Busy, busy, busy day for Carol. Added manure/compost to my garden, tilled it in. Went to the greenhouses for some plants then mowed The Ranch. Bob actually bought us pizza! What a treat! Carol didn't have to cook today. Yippee.

Just got out of the shower so now I'll read the thread. Thought I'd announce myself before I did that. Heh, heh, heh.

º¿carol said...

Micki, that thing you posted! Yikes! Blab any of that anywhere in public and one would be stoned. But gosh, it was the truth.

A lot of our holidays are based on war. Like Memorial Day for one.

Alan said...

Amazing pictures of Alaskan glaciers. Seventy years later, this guy replicated the same pictures taken by Brad Washburn.

changed landscape

micki said...

A 'warrior' never causes the war you say, but s/he makes it possible to perpetuate war by agreeing to sign up to kill.

I think if the draft was reinstated, we'd see that war wouldn't be so easy to pass off as the solution.

DEFENDING OUR COUNTRY? Huh? What about this illegal war of choice on Iraq is based on defending our country? Nothing.
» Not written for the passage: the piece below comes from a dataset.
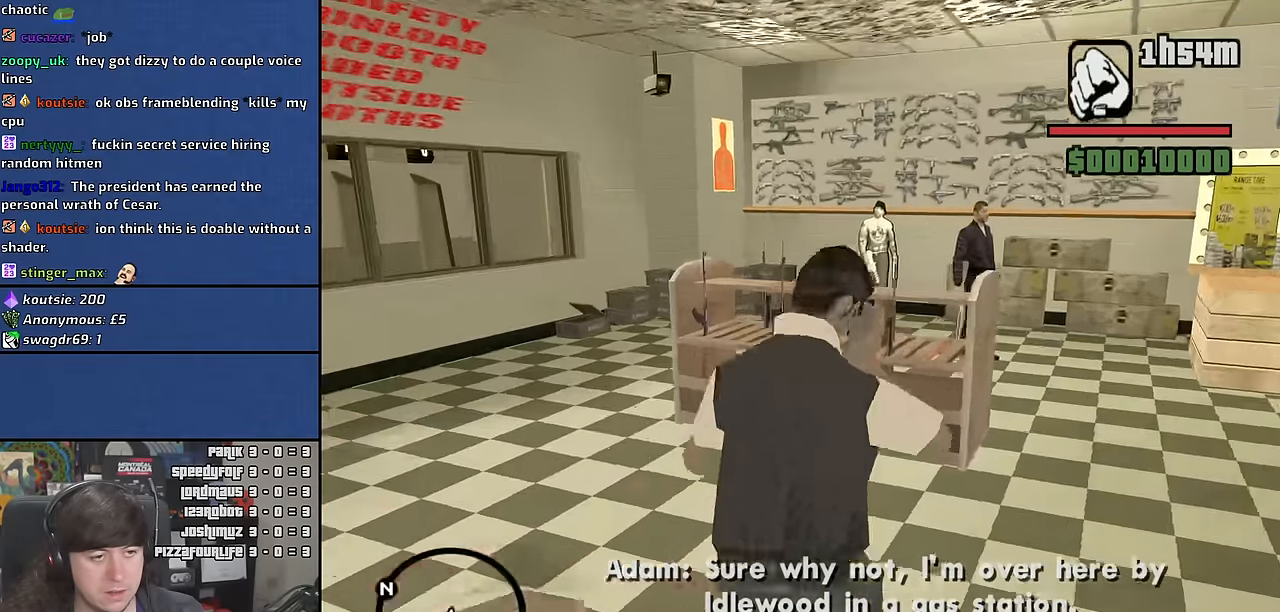
{"keys": ["w"], "mouse": [], "events": [[434, "d", "up"]]}
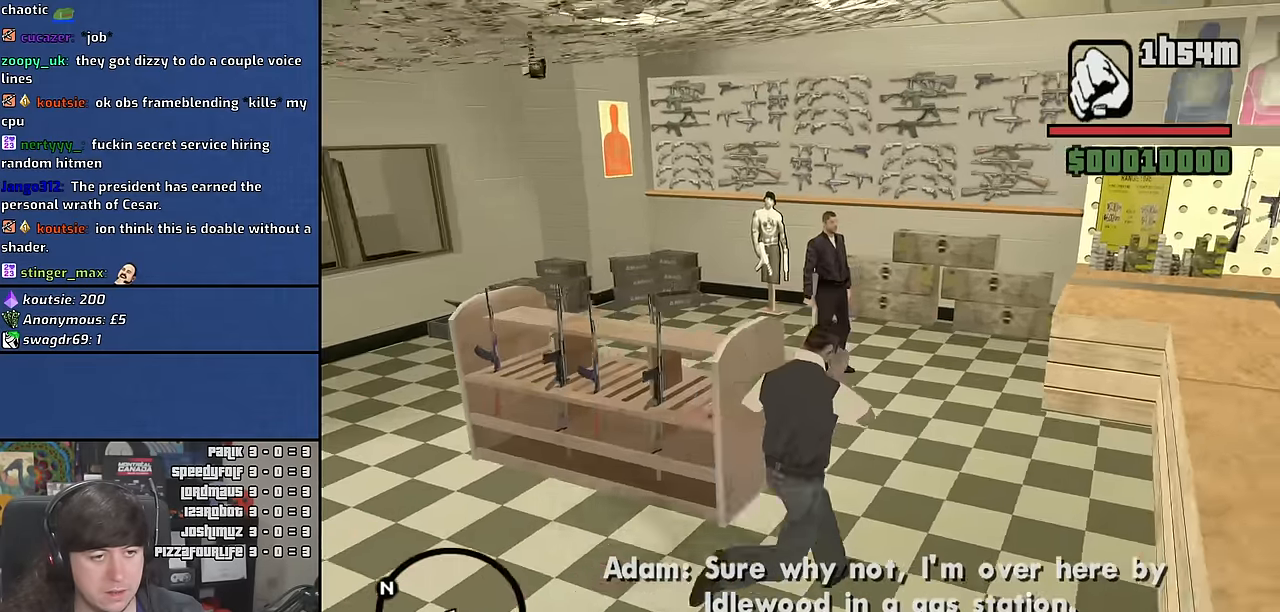
{"keys": ["w"], "mouse": [], "events": []}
Yet, they still sign up.

For some, war and all its attendant toys are an aphrodisiac.

micki said...


Bill was watching ABC tonight and he called to me to see these astounding photos of the glaciers.

It makes me weep.

Where is the Memorial Day to commemorate the death of things in nature?

micki said...

Blab any of that anywhere in public and one would be stoned.

No kidding.

micki said...

From Alan's link about the Alaskan glaciers:

While he's "not a scientist," Arnold said the photographs taught him a lesson about global warming. "I have got eyes and that's all you need," he said. "I think the viewer can figure it out for themselves and it depoliticizes the whole issue of global warming."

Oh, if only....

Alan said...

This is unique, to say the least.

Antiwar Art in a New Medium: Paintball-on-Web

Iraqi Dodges Projectiles at Chicago Gallery to Illustrate His People's Plight

CHICAGO -- Wafaa Bilal pokes his head out from behind a plexiglass screen to squeegee off dripping yellow paint and -- splat! -- a paintball hits inches from his face.

"They wait for me to let my guard down, like predators," said Bilal, an Iraqi artist who has holed himself up in a Chicago gallery for a month with a paintball gun that people can shoot at him over the Internet, at, 24 hours a day.

Since May 4, more than 40,000 shots have been fired by people around the world who visit his Web site. The site shows a live image of Bilal from a camera mounted on the gas-powered paintball gun at the edge of his living space. Using arrow icons on the Web site, users can aim the gun and fire a yellow paintball. Often more than one user will fight for control of the gun, with one trying to point it at Bilal while another pulls it away. A scrolling text tells Bilal what city or country each shot comes from.

Bilal, 40, fled Saddam Hussein's regime in 1991 after refusing to do military service. He now teaches at the School of the Art Institute in Chicago. His 23-year-old brother was killed by shrapnel to the heart outside the family's Najaf home in 2005; his father was killed several months later. Bilal conceived of the exhibit, called "Domestic Tension," at Chicago's FlatFile Galleries as a nondidactic way to convey the constant stress and destruction that the war wreaks on Iraqis, and the detached, sanitized way the U.S. public and often soldiers themselves experience war.
That's pretty much most of the article, tho the end has a nice touch from a Marine. I was never able to shoot the guy myself (it lists which city the shot 'came' from), but I did holler at the guy from the chat feature.

Alan said...

*gun, I meant gun

Think that was a freudian slip from a warmonger? nahhhh

Alan said...

They're still lying.

GOP rivals embrace unproven Iraq-9/11 tie

WASHINGTON -- In defending the Iraq war, leading Republican presidential contenders are increasingly echoing words and phrases used by President Bush in the run-up to the war that reinforce the misleading impression that Iraq was responsible for the Sept. 11, 2001, attacks.